To the surprise of many observers, a large majority of general managers agreed to implement the rule on a trial basis during the 2010-11 NHL season.
“I have to admit, the constant line changes do bog things down, both for fans and for our players,” said Toronto Maple Leafs general manager Brian Burke. “I’m very, very concerned that this will take away a lot of the flexibility teams need to compete on any given night, but I’m all for experimenting with it for one season.”
“I don’t care much for it, but what the hell, give it a chance for a season,” said Los Angeles Kings President/General Manager Dean Lombardi. “It just might work. If it only causes minor problems, all teams would have the same problems so it would be fair and equal, and if it improves the game overall and puts more butts in seats, why not give it a shot?”
But head coaches railed against the idea.
“This proposed rule will tie our hands and take away the coaches’ ability to put his personnel in the best position to win a game,” said Detroit Red Wings head coach Mike Babcock. “This will be detrimental to the teams and to the game.”
“Bad, bad idea,” said Phoenix Coyotes head coach Dave Tippett. “Coaches need to have the final say regarding what happens on the ice in terms of their personnel on any given night. This will prevent us from doing our jobs properly and to the best of our abilities.”
“Coaches generally are the ones who have the best read on who’s playing well, who isn’t and who should be put together on a line or defensive pair,” added Tippett. “And that changes frequently. We should not be bound and gagged by a silly rule like this just because the fans don’t like particular line combinations or that they change.”
But a few head coaches welcomed the proposal.
“Let’s give it a try,” said Kings head coach Terry Murray. “I’m constantly changing up my line combinations. This could make our jobs a lot easier. It would be one less thing to worry about and we can concentrate on more important ways to improve our team.”
The next step for the proposed rule is the NHL’s Competition Committee, which must also approve.
“I’m not all that thrilled with it, to be honest,” said Kings right wing Jeff Halpern, a member of the committee. “I think it could take away flexibility teams need in terms of their personnel, but then again, I’m probably the wrong person to ask, since I’m generally not a first or second-line player. It usually doesn’t matter who I’m playing with.”
“That said, maybe we should give it a try and see if it works,” added Halpern. “If it makes the game better, I’d be all for it.”
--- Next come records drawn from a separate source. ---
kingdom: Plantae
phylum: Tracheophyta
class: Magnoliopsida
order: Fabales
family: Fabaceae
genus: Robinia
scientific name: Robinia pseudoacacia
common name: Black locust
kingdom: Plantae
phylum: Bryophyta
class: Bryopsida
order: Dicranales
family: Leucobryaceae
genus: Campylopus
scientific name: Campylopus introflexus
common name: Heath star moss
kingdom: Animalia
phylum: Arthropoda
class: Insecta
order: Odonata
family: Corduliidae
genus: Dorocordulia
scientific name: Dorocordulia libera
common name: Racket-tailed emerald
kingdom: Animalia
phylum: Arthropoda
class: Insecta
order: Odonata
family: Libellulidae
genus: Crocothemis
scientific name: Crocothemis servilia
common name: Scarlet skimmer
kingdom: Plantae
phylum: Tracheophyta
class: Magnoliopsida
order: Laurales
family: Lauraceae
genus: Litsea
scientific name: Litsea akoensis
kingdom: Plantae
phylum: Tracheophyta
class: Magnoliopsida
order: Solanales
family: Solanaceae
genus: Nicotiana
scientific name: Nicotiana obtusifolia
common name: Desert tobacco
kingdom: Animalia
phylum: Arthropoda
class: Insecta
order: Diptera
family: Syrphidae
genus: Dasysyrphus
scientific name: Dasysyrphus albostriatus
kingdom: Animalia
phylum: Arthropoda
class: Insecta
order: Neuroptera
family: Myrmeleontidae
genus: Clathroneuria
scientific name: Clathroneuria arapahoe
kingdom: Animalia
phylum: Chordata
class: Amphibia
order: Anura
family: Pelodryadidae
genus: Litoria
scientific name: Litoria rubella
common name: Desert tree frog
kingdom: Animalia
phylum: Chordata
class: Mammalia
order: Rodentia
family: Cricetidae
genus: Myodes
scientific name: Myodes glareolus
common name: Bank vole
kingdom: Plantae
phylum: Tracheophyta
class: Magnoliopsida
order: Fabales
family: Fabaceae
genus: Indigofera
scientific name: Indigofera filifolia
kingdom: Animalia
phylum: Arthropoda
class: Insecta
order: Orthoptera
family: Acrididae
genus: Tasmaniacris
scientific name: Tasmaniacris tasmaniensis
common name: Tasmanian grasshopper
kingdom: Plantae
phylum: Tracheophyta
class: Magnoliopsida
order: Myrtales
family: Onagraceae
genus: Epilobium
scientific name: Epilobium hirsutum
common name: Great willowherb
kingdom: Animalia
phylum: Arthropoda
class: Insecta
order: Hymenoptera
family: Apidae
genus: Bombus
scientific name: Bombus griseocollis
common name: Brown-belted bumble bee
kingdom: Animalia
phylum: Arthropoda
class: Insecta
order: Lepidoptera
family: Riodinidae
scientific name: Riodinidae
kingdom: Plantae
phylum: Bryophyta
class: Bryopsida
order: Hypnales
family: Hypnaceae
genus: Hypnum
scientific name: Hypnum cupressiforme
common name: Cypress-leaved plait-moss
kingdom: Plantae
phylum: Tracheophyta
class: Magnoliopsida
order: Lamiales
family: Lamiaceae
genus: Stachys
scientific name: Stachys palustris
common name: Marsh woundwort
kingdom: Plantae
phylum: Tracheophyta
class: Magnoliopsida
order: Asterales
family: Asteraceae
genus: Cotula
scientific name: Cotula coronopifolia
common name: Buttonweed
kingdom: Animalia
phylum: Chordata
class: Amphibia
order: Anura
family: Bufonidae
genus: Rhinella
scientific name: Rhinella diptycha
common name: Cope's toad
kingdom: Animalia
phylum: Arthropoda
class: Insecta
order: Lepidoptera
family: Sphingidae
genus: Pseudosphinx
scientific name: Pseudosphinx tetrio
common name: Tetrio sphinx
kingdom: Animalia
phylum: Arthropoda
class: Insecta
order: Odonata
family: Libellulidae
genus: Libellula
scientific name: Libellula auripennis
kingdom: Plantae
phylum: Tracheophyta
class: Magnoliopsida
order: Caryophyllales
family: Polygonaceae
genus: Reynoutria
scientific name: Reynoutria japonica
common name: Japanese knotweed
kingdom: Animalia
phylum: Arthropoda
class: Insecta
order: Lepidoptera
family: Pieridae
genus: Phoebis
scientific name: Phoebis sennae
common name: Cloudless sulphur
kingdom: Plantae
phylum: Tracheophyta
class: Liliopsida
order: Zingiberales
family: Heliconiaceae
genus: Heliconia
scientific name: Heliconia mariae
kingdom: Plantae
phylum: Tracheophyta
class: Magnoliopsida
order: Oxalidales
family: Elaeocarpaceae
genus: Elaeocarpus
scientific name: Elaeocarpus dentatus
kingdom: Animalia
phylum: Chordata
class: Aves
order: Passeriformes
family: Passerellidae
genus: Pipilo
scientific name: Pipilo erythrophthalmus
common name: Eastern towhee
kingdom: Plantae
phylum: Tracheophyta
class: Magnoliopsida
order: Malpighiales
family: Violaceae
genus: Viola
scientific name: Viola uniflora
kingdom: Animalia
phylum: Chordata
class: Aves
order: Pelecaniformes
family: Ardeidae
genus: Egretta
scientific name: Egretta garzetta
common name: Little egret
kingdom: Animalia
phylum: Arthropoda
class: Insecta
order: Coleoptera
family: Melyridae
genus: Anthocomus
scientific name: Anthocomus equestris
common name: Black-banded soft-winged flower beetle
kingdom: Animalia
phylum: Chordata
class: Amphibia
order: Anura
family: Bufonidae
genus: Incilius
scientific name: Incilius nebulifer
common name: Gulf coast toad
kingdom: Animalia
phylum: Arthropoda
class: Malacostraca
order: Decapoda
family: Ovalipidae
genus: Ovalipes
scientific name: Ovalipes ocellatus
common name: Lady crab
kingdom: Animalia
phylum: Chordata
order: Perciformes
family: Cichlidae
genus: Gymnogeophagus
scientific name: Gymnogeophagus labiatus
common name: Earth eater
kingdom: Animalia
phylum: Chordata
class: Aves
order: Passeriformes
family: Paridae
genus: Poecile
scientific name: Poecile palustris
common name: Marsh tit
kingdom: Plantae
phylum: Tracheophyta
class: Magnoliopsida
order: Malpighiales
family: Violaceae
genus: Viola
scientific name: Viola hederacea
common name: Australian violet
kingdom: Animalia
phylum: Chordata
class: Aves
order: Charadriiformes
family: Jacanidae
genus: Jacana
If the Competition Committee approves, the National Hockey League Players Association and the NHL Board of Governors must also approve it before the rule change goes into effect.
Both bodies are expected to go along with the proposed rule for the 2010-11 season. The league and the NHLPA will then evaluate its effects at the end of the season and decide if they want to adopt it permanently during the 2011 off-season.
Tippett had one final thought for the league and their fans about the proposal.
“Here’s some food for thought,” he said. “No offense to our great fans, but fans are fans. We shouldn’t be acceding to their every desire, every whim, especially when they don’t know all that’s going on, like in this particular case, simply because they’re screaming about it.”
“If they always knew what was best on the ice, they’d be playing or coaching in this league, and they aren’t.”
Food for thought, indeed. Even more food for thought is the fact that this news came out on April 1.
If you haven’t already figured it out, this is an April Fools Day gag story, a tradition I started long, long ago over on the Online Kingdom and it continues here on Frozen Royalty. Nothing stated above is true and the quotes attributed to people mentioned in this story are fabricated. My apologies to Gary Bettman, Brian Burke, Dean Lombardi, Mike Babcock, Dave Tippett, Terry Murray, Jeff Halpern, the NHL, Toronto Maple Leafs, Detroit Red Wings, Phoenix Coyotes, Los Angeles Kings, the NHLPA, the NHL Competition Committee, and anyone else who may be directly or indirectly affected by this story. No malice was intended. This was nothing more than an attempt at satire/humor on April Fools Day.